Een paar dagen geleden kregen wij een Schij van de Nittis, een gezicht in London op een regendag, Westminster Bridge & the House of Parliament.1 Ik ging elken morgen & avond over Westminsterbridge & weet hoe dat er uit ziet als de zon achter Westminster Abbey & the House of Parliament ondergaat & hoe het s’morgens vroeg is & s’winters met sneeuw & met mist.─
Toen ik dit Schij zag voelde ik hoe ik van Londen houd.

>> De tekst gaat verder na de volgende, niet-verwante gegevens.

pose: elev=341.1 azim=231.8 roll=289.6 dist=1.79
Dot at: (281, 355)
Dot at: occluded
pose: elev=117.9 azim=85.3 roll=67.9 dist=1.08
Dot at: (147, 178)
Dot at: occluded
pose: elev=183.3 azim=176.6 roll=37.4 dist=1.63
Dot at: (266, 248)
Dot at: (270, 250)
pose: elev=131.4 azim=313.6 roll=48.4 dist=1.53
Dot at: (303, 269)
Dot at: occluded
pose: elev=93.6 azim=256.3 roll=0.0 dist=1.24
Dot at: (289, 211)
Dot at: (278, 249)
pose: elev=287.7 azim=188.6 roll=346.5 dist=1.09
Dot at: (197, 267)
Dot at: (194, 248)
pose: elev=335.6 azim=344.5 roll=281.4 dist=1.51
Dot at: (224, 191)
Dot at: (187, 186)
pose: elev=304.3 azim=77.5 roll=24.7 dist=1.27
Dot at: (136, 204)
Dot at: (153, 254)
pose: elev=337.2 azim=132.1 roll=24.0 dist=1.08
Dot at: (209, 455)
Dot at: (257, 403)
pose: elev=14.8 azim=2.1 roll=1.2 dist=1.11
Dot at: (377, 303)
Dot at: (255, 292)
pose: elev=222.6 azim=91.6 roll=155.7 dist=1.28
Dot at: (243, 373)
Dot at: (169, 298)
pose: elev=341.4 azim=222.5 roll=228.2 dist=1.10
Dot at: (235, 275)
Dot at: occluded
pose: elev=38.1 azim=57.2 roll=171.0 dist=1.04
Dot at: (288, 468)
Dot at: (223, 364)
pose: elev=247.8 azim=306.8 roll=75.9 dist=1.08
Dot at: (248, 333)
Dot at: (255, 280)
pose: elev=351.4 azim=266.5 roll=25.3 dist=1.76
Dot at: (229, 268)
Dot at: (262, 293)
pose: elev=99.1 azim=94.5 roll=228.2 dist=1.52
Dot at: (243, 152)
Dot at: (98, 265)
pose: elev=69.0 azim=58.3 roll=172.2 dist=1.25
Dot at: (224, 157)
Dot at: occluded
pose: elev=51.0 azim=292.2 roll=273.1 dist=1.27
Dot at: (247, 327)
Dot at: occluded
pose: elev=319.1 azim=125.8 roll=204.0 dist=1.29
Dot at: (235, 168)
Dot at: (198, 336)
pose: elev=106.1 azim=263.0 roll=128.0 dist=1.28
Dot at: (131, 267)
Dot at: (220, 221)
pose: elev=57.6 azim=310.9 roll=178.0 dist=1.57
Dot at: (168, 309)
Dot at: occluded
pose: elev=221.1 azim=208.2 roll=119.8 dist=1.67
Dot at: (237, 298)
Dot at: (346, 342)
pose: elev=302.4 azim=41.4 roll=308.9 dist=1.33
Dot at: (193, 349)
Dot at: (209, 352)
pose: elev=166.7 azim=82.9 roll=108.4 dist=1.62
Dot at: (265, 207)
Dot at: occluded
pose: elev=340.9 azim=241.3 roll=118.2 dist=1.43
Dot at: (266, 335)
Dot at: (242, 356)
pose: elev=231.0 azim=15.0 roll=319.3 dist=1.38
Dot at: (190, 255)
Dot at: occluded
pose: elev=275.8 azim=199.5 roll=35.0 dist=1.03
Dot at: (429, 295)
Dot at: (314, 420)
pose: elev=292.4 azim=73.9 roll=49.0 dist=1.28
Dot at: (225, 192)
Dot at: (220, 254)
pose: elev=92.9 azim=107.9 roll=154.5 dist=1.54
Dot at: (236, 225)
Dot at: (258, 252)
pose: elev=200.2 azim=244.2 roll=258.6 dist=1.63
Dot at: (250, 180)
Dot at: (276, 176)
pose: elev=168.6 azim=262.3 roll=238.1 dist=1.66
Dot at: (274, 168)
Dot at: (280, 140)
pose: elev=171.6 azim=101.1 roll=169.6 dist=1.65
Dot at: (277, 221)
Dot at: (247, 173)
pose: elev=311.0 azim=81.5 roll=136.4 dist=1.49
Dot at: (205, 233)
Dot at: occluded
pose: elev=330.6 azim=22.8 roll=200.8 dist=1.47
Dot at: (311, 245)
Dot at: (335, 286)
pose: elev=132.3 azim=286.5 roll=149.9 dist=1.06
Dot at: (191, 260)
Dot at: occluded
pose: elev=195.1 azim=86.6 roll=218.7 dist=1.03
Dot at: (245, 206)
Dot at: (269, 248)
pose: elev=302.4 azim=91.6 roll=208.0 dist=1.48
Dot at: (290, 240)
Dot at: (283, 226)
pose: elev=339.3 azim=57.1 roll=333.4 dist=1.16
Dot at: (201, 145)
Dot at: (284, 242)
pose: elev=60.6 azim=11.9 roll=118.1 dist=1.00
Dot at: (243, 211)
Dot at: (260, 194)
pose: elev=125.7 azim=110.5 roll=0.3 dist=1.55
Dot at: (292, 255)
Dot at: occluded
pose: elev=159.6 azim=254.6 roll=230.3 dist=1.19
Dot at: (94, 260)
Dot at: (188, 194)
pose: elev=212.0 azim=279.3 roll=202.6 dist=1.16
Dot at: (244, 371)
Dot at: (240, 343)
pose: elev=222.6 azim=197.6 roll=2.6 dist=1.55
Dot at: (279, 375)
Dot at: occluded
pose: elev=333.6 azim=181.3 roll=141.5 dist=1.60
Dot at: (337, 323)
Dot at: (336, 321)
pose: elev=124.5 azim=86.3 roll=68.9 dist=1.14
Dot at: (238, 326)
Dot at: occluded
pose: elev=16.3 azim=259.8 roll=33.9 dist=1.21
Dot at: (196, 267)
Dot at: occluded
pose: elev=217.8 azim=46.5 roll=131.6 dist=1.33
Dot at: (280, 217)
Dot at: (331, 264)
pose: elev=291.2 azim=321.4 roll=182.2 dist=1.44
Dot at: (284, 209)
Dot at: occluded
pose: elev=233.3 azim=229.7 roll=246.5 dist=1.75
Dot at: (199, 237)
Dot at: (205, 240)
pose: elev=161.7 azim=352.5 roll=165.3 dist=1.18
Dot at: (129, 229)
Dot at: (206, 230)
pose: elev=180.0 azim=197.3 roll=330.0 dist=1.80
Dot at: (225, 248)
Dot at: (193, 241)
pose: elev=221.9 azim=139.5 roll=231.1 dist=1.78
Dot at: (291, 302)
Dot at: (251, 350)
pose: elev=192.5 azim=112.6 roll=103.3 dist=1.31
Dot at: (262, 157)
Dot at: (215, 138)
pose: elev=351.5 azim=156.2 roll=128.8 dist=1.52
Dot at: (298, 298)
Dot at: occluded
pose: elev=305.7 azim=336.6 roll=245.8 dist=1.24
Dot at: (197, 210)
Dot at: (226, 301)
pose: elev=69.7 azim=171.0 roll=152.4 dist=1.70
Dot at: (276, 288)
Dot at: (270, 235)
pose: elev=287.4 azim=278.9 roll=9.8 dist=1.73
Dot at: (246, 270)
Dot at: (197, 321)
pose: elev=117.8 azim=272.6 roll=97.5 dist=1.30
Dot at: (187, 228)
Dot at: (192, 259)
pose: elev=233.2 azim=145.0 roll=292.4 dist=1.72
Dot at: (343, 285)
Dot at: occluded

Toch geloof ik het goed voor mij is ik er van daan ben.─ Dit in antwoord op Uw vraag.─ Dat gij naar Londen gaat geloof ik zeker niet.─
Dank voor “Aus der Jugendzeit” & “Um Mitternacht” van Rückert.2 ’t Is roerend schoon; ’t laatstgenoemde deed mij denken aan “La nuit de Décembre” van Musset.3 Ik wilde ik U dat kon zenden, doch heb het niet.─
Gisteren hebben wij eene kist naar den Haag gezonden, waarin voor U, wat ik U beloofde.4
Ik hoor Anna en Lies t’huis zijn, ik zou hen wel eens willen zien. Heb het zoo goed mogelijk & schrijf weer spoedig. En te serrant la main.